Impacto econômico e o fim da taxa das blusinhas
O cenário do comércio eletrônico no Brasil passa por uma mudança significativa após a decisão do governo federal de zerar o imposto de importação sobre compras internacionais de até US$ 50. A medida, que entrou em vigor nesta quarta-feira (13), elimina a cobrança federal, mantendo apenas a incidência de 20% do Imposto sobre a Circulação de Mercadorias e Serviços (ICMS) sobre as encomendas. A iniciativa, assinada pelo presidente Luiz Inácio Lula da Silva, altera a dinâmica de competitividade que vinha sendo discutida desde a implementação do programa Remessa Conforme em 2024.
Reação negativa do setor produtivo nacional
Entidades representativas da indústria e do varejo manifestaram forte oposição à revogação do tributo. A Confederação Nacional da Indústria (CNI) argumenta que a medida concede uma vantagem competitiva desproporcional a fabricantes estrangeiros, prejudicando diretamente o setor produtivo interno. A entidade alerta para o risco de fechamento de postos de trabalho, especialmente em micro e pequenas empresas que já enfrentam uma carga tributária elevada.

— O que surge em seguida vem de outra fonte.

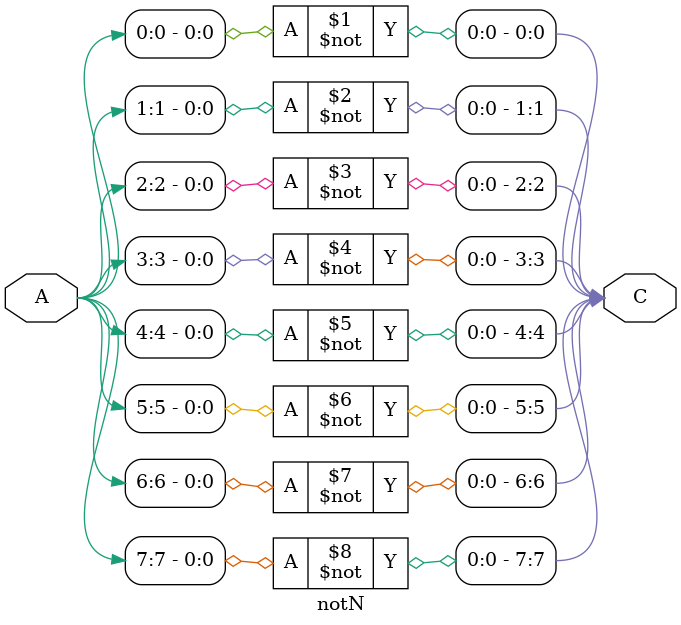
<source format=v>
`timescale 1ns / 1ps


module notN #(parameter N = 8)(
    input wire [N-1:0] A,
    output wire [N-1:0] C
    );
    
    genvar i;
    generate 
      for (i = 0; i < N; i = i+1) begin
        not NOT(C[i],A[i]);
      end
    endgenerate
        
endmodule

</source>
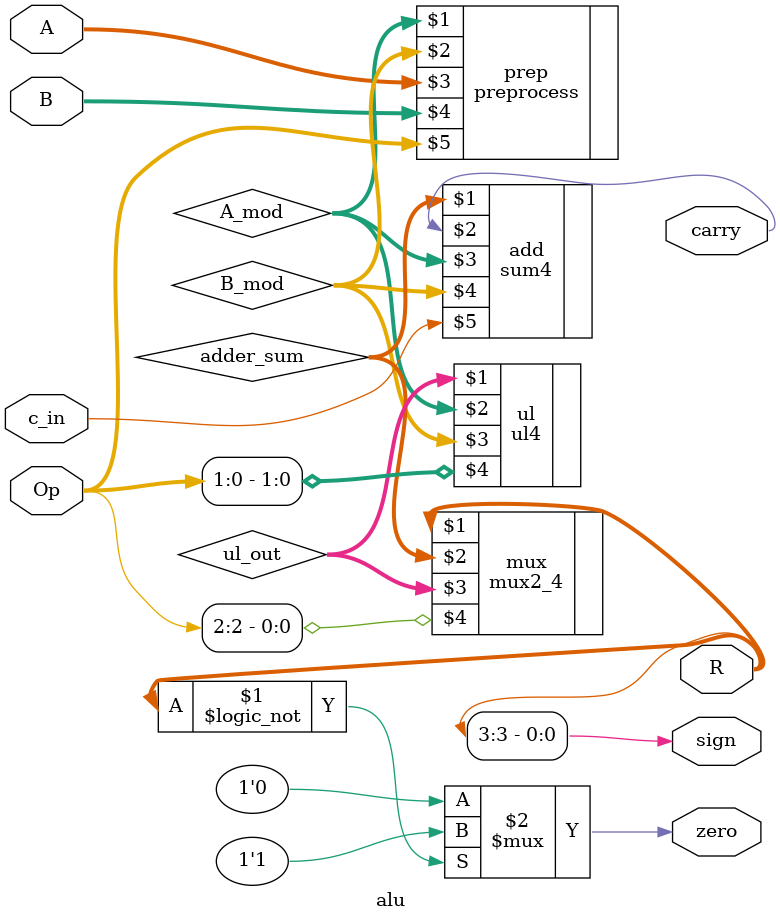
<source format=v>
module alu(output wire [3:0] R, output wire zero, carry, sign, input wire [3:0] A, B, input wire c_in, input wire [2:0] Op); 
  
  // preprocesador
  wire [3:0] A_mod, B_mod;
  preprocess prep(A_mod, B_mod, A, B, Op);
  
  // sumador
  wire[3:0] adder_sum;
  sum4 add(adder_sum, carry, A_mod, B_mod, c_in);

  // unidad lógica
  wire [3:0] ul_out;
  ul4 ul(ul_out, A_mod, B_mod, Op[1:0]);

  // mux
  mux2_4 mux(R, adder_sum, ul_out, Op[2]);

  assign sign = R[3];
  assign zero = (R == 4'b0000) ? 1'b1 : 1'b0;

endmodule
</source>
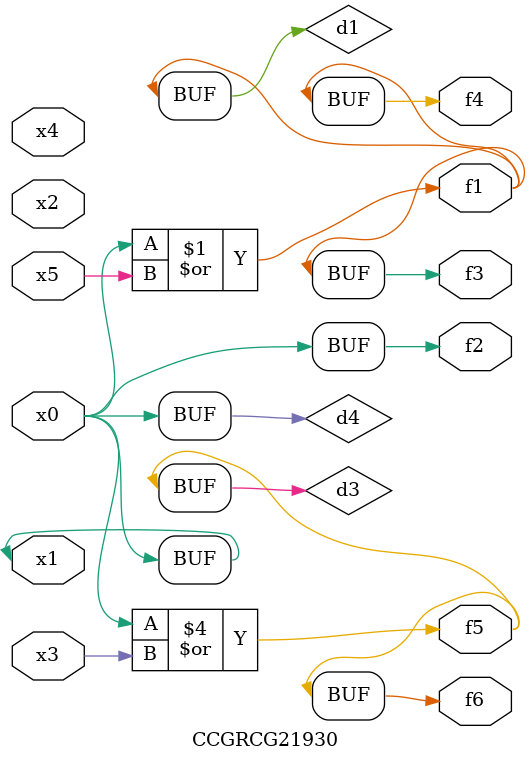
<source format=v>
module CCGRCG21930(
	input x0, x1, x2, x3, x4, x5,
	output f1, f2, f3, f4, f5, f6
);

	wire d1, d2, d3, d4;

	or (d1, x0, x5);
	xnor (d2, x1, x4);
	or (d3, x0, x3);
	buf (d4, x0, x1);
	assign f1 = d1;
	assign f2 = d4;
	assign f3 = d1;
	assign f4 = d1;
	assign f5 = d3;
	assign f6 = d3;
endmodule

</source>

No mesmo sentido, a Associação Brasileira da Indústria Têxtil e de Confecção (Abit) classificou a decisão como um retrocesso, apontando que a desigualdade tributária entre empresas brasileiras e plataformas internacionais será ampliada. A Associação Brasileira do Varejo Têxtil (Abvtex) reforçou o repúdio, destacando que o setor têxtil, que emprega cerca de 18 milhões de pessoas no Brasil, pode sofrer impactos severos com a nova política de importação.
Argumentos sobre arrecadação e competitividade
O debate também envolve preocupações sobre a sustentabilidade da arrecadação pública. Dados da Receita Federal indicam que, entre janeiro e abril de 2026, a tributação sobre essas operações gerou R$ 1,78 bilhão, um crescimento de 25% em relação ao mesmo período do ano anterior. Parlamentares, como o deputado Júlio Lopes (PP-RJ), presidente da Frente Parlamentar Mista em Defesa da Propriedade Intelectual e Combate à Pirataria, reforçaram que a ausência de tributação igualitária compromete o comércio formal e a produção nacional.
Perspectiva das plataformas de comércio internacional
Em contrapartida, a Associação Brasileira de Mobilidade e Tecnologia (Amobitec) celebrou a medida. A entidade, que representa gigantes do setor como Amazon, Alibaba, Shein e 99, defende que a taxação anterior era regressiva e penalizava o poder de compra das classes C, D e E. Segundo a associação, o fim da cobrança ajuda a reduzir a desigualdade no acesso ao consumo, argumentando que a promessa de fortalecer a indústria nacional não foi efetivamente cumprida pelo modelo tributário anterior.
Contexto da regulação e próximos passos
A estrutura de importação permanece com regras específicas para diferentes faixas de valor. Enquanto as compras de até US$ 50 estão isentas do imposto federal, as aquisições acima desse patamar continuam sujeitas à alíquota de 60%. O secretário executivo do Ministério da Fazenda, Rogério Ceron, justificou a viabilidade da medida citando o avanço no combate ao contrabando e a maior regularização do setor ao longo dos últimos três anos.